Coburn knows truckers who are letting their rigs idle right now, waiting for things to settle down, but says he doesn’t have that option. He needs to harvest his crop of corn before the cold weather sets in, in order to keep his 35,000 chickens fed through the winter.
“The forecast is calling for snow on November 20, we’ve got to get our profit. We can’t sit and wait,” he said.
Drivers may wince when the price of gasoline goes up, or decide not to drive if they can. But the trains, trucks, boats, and barges that keep the economy moving run on diesel — and they don’t have that option.
It’s primarily a transportation oil, but it can also be used as a heating oil. With the energy situation in Europe being what it is, a lot of diesel that might be available for trucks and farm vehicles in North America has been stockpiled in Europe, says Paul Posco, an analyst with Kalibrate.
“Ten years ago, if we’d lost the Irving refinery, we would have had enough spare capacity in the rest of the market,” he said. “But it’s not there anymore.”
And air travel getting back to pre-COVID levels isn’t helping either, he says.

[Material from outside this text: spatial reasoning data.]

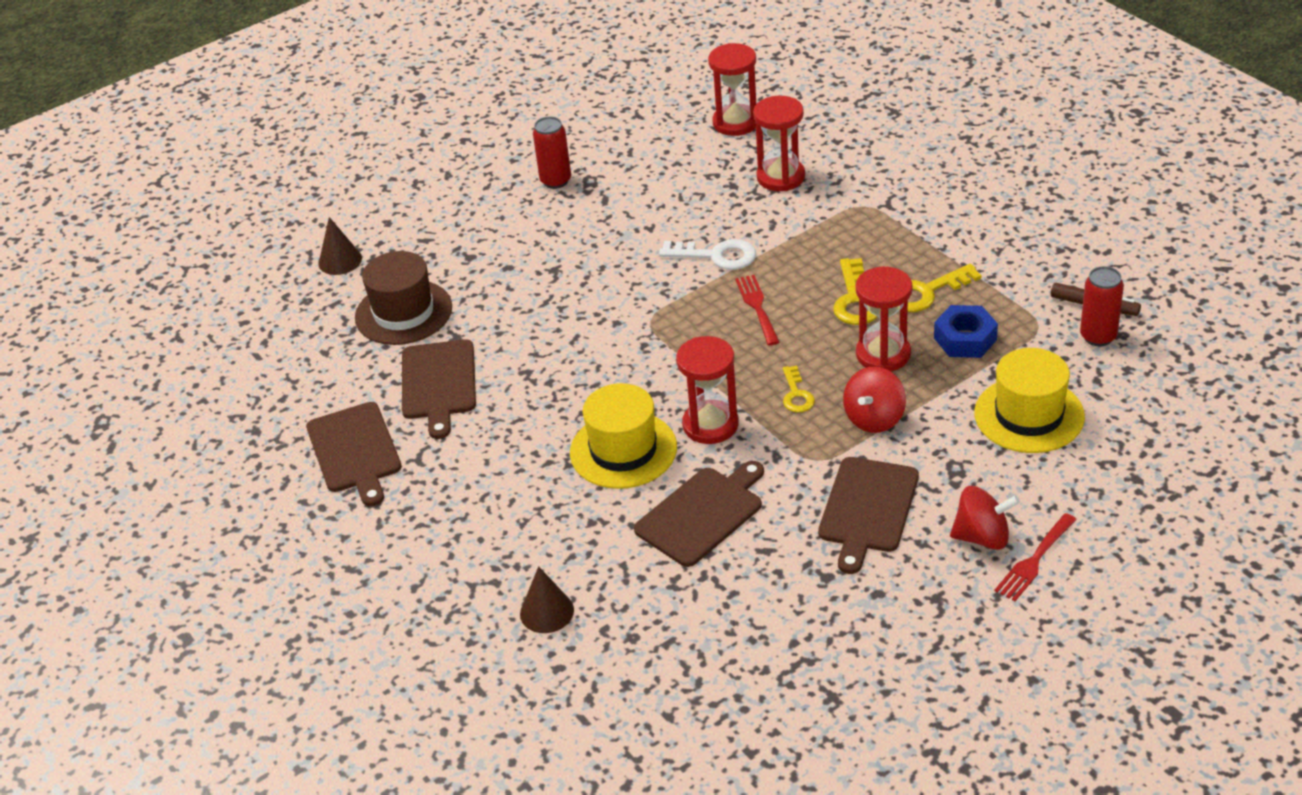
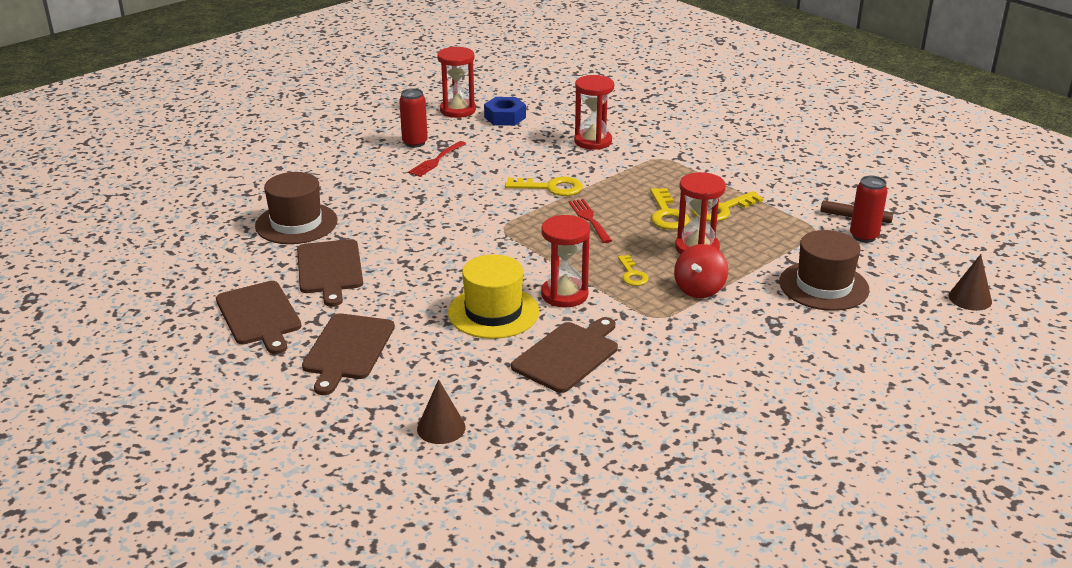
camera: 10 degrees left, 10 degrees down
brown cone [318,217,362,275] -> brown cone moved to [949,254,992,311]
white key [659,239,756,270] -> yellow key [505,177,583,196]
red hourglass [708,43,756,136] -> red hourglass moved to [437,46,476,118]
brown cutting board [818,457,919,574] -> brown cutting board moved to [302,313,395,395]
blue nut [934,305,998,358] -> blue nut moved to [484,97,526,126]
red spinning top [950,486,1020,550] -> none
yellow hat [974,348,1085,453] -> brown hat [779,230,869,311]
red fork [994,513,1077,601] -> red fork moved to [408,141,466,177]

“Diesel, kerosene or jet fuel, they’re basically all the exact same part of the barrel, they’re all what’s known as the distillate barrels,” Posco said.
“When we first went through COVID, and everybody stopped driving, gasoline had that chance to build up some inventory, but we didn’t really stop moving goods so diesel didn’t see the same drop.”
Some relief may be in sight
The good news is that the Irving refinery has reopened, bringing some more supply back to the market, and high prices are proving to be enough of an incentive for the global market to start sending diesel to the region. Roughly a dozen tankers filled with 3.6 million barrels of distillates like diesel are currently en route for New York harbour, due to arrive in early December.
That should bring prices down, but Posco notes that inventory levels for diesel are at the lowest they’ve been since the 1980s.
In the meantime, the trucks that haul much of what Canadians buy will have to pay whatever it takes to keep going, which is why farmer Coburn has a warning for consumers.
“This is going to drive inflation,” he says. “All of our food goes on our truck at some point in time so this is not gonna help the inflationary figures.”